---
# **K-Nearest Neighbours Algorithm**
---

# Importing the needed libraries

In [1]:
import pandas as pd
import math

# Function to calculate Euclidean distance between two points, which are represented as lists, rounded to three decimal-points

In [2]:
def euclidean_distance(point1, point2):
    distance = 0
    for i in range(len(point1)):
        distance += (float(point1[i]) - float(point2[i])) ** 2
    return round(math.sqrt(distance),3)

# KNN Function

In [3]:
def knn(train_points, test_point, k):
    table = [] # Output table of KNN
    for row in train_points:
        dist = euclidean_distance(row[:-1], test_point) # -1 specifies that we exclude the target column
        table.append((row[:-1], test_point, dist, row[-1]))
    # Append the train point, test point, distance and class of train point to each row of the table
    table.sort(key=lambda x: x[2])  # Sort the table in ascending order of distances

    class_count = {} # To count each class

    # Display the table
    print("=========================K-Nearest Points=========================")
    print("Point\t\tTest Point\t\tDistance\tClass")
    for i in range(k):
        print(f"{table[i][0]}\t{table[i][1]}\t{table[i][2]}\t\t{table[i][3]}")
        label = table[i][3]  # Last column is the target
        if label in class_count: # If class is already present, increment its count
            class_count[label] += 1
        else:
            class_count[label] = 1
    print("==================================================================")

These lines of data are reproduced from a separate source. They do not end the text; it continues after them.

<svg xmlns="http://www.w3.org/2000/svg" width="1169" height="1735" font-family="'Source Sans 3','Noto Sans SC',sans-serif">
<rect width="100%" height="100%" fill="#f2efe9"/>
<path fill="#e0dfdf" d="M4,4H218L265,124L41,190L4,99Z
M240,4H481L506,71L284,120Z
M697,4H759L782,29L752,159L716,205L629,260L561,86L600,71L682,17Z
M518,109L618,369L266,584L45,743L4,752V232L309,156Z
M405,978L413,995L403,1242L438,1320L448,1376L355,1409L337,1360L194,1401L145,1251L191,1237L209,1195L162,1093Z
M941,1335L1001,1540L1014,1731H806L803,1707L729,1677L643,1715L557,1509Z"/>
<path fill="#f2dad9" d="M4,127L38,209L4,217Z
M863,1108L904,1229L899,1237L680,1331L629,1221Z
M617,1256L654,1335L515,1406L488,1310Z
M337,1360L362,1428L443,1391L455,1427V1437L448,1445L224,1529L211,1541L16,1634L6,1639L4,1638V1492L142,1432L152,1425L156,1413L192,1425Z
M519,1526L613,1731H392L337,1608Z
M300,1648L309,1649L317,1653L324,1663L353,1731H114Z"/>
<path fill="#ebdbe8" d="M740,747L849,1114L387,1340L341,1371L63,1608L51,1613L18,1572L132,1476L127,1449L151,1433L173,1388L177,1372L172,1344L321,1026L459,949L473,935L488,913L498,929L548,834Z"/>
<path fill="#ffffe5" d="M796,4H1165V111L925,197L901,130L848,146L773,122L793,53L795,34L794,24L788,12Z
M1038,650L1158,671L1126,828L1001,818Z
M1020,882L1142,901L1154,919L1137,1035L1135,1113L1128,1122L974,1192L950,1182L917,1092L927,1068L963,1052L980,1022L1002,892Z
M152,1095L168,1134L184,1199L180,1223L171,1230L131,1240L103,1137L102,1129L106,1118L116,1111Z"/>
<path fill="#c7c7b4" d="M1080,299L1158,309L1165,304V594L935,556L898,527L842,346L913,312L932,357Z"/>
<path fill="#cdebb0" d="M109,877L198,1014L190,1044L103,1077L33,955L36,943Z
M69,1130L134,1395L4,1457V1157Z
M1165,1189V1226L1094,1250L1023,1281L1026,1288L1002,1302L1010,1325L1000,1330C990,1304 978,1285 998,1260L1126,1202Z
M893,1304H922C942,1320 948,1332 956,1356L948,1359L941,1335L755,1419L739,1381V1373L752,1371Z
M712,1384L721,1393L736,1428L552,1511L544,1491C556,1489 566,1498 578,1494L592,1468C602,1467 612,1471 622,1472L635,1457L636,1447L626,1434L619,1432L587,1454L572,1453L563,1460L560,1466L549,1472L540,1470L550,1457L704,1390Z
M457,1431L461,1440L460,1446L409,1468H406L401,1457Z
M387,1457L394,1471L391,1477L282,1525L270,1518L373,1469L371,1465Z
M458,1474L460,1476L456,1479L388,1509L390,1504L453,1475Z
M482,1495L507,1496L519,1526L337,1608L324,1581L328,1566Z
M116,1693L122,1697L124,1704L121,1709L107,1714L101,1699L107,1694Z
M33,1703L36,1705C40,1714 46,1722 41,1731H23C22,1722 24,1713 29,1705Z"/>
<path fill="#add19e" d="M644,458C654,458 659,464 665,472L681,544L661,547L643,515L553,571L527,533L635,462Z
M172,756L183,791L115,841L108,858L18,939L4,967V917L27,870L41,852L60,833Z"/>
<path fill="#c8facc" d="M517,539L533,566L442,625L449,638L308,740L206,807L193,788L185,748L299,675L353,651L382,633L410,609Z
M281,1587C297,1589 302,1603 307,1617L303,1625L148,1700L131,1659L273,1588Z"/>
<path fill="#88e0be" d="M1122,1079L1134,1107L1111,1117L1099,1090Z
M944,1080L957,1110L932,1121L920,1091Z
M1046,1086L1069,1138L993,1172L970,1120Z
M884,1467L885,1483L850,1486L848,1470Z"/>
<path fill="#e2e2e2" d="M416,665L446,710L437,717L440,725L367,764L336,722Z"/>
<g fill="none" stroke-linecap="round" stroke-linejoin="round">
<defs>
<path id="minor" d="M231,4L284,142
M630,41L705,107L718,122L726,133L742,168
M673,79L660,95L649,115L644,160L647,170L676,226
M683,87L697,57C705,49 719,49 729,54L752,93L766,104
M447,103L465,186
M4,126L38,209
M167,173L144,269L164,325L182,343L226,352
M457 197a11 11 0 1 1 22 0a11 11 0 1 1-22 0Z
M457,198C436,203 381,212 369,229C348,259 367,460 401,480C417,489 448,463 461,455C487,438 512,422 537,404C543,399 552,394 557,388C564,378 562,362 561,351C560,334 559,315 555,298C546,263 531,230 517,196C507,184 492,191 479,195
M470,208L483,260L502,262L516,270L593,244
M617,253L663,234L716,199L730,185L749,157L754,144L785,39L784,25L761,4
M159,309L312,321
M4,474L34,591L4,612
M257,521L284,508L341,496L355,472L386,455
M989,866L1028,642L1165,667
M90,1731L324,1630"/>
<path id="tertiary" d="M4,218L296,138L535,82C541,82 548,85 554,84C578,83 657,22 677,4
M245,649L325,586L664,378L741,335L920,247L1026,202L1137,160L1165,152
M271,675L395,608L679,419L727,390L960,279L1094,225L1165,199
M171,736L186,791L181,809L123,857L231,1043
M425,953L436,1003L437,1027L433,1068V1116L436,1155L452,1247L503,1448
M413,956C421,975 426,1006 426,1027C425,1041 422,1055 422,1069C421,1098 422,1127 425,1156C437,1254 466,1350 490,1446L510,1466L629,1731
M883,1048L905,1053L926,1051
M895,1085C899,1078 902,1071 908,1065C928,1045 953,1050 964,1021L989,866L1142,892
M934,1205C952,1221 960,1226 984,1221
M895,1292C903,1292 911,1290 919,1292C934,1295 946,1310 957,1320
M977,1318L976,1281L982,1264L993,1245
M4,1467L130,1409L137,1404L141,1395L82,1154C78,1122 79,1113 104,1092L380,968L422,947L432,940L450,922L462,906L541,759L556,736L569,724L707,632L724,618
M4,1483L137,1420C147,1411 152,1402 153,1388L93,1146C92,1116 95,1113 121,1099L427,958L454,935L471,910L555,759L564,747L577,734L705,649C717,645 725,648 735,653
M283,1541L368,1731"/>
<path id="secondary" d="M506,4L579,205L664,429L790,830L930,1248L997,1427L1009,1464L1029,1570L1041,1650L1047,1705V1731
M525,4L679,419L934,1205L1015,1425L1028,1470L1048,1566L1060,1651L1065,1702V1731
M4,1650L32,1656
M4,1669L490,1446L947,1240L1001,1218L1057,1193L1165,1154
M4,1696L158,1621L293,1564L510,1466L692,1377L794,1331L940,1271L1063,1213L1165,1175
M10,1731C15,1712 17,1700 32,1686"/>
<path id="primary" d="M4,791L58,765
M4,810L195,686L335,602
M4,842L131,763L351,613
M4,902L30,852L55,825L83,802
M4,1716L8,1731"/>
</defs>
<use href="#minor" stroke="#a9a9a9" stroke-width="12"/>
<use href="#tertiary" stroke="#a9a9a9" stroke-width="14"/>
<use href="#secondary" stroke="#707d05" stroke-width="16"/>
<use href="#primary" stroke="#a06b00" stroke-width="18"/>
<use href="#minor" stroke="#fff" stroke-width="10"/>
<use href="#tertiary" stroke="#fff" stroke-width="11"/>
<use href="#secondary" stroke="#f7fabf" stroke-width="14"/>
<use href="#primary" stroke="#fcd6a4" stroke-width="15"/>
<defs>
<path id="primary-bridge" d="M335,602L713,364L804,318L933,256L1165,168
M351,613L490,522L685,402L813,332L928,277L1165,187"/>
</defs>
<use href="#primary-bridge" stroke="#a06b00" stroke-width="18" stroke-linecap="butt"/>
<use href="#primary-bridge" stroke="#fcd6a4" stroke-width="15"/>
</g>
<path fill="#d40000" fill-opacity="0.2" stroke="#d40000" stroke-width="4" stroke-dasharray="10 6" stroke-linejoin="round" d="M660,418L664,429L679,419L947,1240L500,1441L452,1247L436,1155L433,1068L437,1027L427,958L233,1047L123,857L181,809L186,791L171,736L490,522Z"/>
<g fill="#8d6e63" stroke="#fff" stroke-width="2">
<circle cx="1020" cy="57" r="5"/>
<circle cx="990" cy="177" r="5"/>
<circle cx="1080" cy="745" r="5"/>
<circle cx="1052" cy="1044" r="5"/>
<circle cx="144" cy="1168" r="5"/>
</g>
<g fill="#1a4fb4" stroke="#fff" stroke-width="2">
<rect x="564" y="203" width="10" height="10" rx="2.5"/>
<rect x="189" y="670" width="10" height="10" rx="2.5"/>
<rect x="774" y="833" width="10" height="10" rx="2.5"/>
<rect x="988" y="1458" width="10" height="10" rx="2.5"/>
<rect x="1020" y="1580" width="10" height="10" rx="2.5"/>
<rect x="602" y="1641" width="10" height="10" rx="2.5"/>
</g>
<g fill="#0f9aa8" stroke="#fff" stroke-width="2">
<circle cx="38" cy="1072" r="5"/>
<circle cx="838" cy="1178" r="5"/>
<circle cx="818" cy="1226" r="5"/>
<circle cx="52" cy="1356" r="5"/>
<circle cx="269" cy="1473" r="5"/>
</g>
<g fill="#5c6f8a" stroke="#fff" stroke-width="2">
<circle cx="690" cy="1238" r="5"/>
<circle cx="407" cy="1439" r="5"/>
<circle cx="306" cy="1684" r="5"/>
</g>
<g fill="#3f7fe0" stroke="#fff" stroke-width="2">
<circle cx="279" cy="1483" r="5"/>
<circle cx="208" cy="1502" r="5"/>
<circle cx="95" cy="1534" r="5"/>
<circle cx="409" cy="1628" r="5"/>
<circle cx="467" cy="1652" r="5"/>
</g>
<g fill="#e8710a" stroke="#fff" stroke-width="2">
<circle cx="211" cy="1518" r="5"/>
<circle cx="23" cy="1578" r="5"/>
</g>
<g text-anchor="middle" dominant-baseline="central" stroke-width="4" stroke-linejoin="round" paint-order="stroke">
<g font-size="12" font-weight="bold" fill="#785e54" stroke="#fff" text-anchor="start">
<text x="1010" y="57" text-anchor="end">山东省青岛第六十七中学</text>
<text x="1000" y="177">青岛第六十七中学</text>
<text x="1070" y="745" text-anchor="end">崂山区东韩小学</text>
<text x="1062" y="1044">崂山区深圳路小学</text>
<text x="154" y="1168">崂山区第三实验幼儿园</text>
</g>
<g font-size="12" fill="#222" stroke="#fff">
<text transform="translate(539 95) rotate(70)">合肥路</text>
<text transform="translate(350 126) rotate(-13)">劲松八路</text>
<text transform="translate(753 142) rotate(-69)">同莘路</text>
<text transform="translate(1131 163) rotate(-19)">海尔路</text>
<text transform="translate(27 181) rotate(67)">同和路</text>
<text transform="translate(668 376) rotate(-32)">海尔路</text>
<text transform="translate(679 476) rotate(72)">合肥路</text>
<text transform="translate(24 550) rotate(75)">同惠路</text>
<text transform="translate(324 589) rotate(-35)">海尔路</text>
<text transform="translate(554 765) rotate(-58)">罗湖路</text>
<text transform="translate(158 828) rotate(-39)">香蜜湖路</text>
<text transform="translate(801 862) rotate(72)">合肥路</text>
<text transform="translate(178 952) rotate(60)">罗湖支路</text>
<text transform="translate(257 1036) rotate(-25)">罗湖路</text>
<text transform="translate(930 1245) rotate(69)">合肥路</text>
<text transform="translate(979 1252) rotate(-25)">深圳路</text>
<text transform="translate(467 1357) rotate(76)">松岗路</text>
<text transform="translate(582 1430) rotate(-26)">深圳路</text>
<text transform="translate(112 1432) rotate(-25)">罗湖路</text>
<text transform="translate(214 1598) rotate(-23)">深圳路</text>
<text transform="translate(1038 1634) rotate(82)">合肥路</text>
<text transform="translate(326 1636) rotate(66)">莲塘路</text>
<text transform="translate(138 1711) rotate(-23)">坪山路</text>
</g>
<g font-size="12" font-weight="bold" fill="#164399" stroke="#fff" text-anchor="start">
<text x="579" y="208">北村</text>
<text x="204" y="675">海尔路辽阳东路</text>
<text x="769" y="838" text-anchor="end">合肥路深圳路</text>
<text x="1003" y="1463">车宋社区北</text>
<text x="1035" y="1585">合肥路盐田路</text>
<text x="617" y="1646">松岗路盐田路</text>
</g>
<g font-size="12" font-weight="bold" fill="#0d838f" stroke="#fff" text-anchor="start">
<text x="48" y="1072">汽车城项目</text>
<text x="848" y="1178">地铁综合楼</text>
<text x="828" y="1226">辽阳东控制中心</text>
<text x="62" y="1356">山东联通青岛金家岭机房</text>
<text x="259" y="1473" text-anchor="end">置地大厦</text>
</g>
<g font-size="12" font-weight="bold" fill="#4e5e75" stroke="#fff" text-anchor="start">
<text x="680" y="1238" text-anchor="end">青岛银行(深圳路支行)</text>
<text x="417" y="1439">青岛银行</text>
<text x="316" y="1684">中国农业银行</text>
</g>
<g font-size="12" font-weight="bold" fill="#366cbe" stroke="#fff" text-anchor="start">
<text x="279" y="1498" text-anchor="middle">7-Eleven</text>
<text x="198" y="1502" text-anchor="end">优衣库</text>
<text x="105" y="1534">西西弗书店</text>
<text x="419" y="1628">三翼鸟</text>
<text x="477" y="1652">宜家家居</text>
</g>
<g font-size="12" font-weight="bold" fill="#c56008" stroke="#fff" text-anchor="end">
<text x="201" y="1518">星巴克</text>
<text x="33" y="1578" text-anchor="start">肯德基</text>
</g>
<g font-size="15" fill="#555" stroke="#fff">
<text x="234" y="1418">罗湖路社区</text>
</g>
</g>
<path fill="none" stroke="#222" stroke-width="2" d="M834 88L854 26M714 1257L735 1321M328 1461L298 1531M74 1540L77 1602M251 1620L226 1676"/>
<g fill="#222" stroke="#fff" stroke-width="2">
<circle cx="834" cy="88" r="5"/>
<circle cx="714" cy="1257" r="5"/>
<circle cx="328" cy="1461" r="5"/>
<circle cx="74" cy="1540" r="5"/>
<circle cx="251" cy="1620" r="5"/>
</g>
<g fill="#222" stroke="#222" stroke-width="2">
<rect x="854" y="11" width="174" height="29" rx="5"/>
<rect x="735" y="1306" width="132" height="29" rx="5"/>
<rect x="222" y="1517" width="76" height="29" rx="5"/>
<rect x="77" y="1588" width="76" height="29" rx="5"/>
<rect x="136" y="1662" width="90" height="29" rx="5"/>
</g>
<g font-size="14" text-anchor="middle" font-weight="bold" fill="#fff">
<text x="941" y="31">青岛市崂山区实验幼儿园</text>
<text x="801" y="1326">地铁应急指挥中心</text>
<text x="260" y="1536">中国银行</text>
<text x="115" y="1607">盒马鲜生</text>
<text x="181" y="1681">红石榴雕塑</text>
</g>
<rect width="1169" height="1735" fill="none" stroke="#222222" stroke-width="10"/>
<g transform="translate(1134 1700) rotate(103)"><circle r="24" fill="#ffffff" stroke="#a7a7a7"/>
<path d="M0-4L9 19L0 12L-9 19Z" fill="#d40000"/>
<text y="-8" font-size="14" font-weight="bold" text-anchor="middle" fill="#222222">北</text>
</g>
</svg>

    # Displaying the class count
    print("======================")
    for class_name, count in class_count.items():
        print(f"Class: {class_name} | Count: {count}")
    print("======================")

    # Most occuring class among the K nearest points, is the predicted target
    predicted_label = max(class_count, key=class_count.get)
    return predicted_label

# Reading the Dataset

In [4]:
df = pd.read_csv("https://raw.githubusercontent.com/harrishragavendar/Datasets/main/diabetes.csv")

# Selection of features

In [5]:
print("======Available features======")
for index, feature in enumerate(df.columns[:-1]):
    print(f"{index} -> {feature}")
print("==============================")
feature_indices = input("Enter selected features indices: ").split(',')

0 -> Pregnancies
1 -> Glucose
2 -> BloodPressure
3 -> SkinThickness
4 -> Insulin
5 -> BMI
6 -> DiabetesPedigreeFunction
7 -> Age
Enter selected features indices: 0,1,2


# Retrieving the column names from indices

In [6]:
selected_features = [df.columns[int(index)] for index in feature_indices]
print(f"Selected features are {selected_features}")

Selected features are ['Pregnancies', 'Glucose', 'BloodPressure']


# Also, select the target column, for counting classes at the end
# This will not be used for training

In [7]:
selected_features.append(df.columns[-1])

# Extract the selected columns, with all rows from the dataframe and convert each row to a list of values, ultimately a list of points [ [ ],[ ],[ ],...]

In [8]:
train_points = df.loc[:, selected_features].values.tolist()

In [9]:
while(True):
    print("========MENU========")
    print("1 > Test new point")
    print("2 > Exit")
    print("====================")
    ch = int(input("Enter your choice: "))

    if(ch==1):
        # Get the test point as input
        test_point = []
        for feature in selected_features[:-1]:
            value = float(input(f"Enter value for {feature}: "))
            test_point.append(value)
        print(f"Test point: {test_point}")

        k = int(input("Enter the value of K: "))
        predicted_target = knn(train_points, test_point, k)
        print(f"\nPredicted Target: {predicted_target}")
    elif(ch==2):
        break
    else:
        print("Enter a valid choice.")

1 > Test new point
2 > Exit
Enter your choice: 1
Enter value for Pregnancies: 3
Enter value for Glucose: 124
Enter value for BloodPressure: 76
Test point: [3.0, 124.0, 76.0]
Enter the value of K: 5
Point		Test Point		Distance	Class
[2, 122, 76]	[3.0, 124.0, 76.0]	2.236		0
[5, 124, 74]	[3.0, 124.0, 76.0]	2.828		1
[3, 122, 78]	[3.0, 124.0, 76.0]	2.828		0
[1, 124, 74]	[3.0, 124.0, 76.0]	2.828		0
[5, 123, 74]	[3.0, 124.0, 76.0]	3.0		0
Class: 0 | Count: 4
Class: 1 | Count: 1

Predicted Target: 0
1 > Test new point
2 > Exit
Enter your choice: 2


---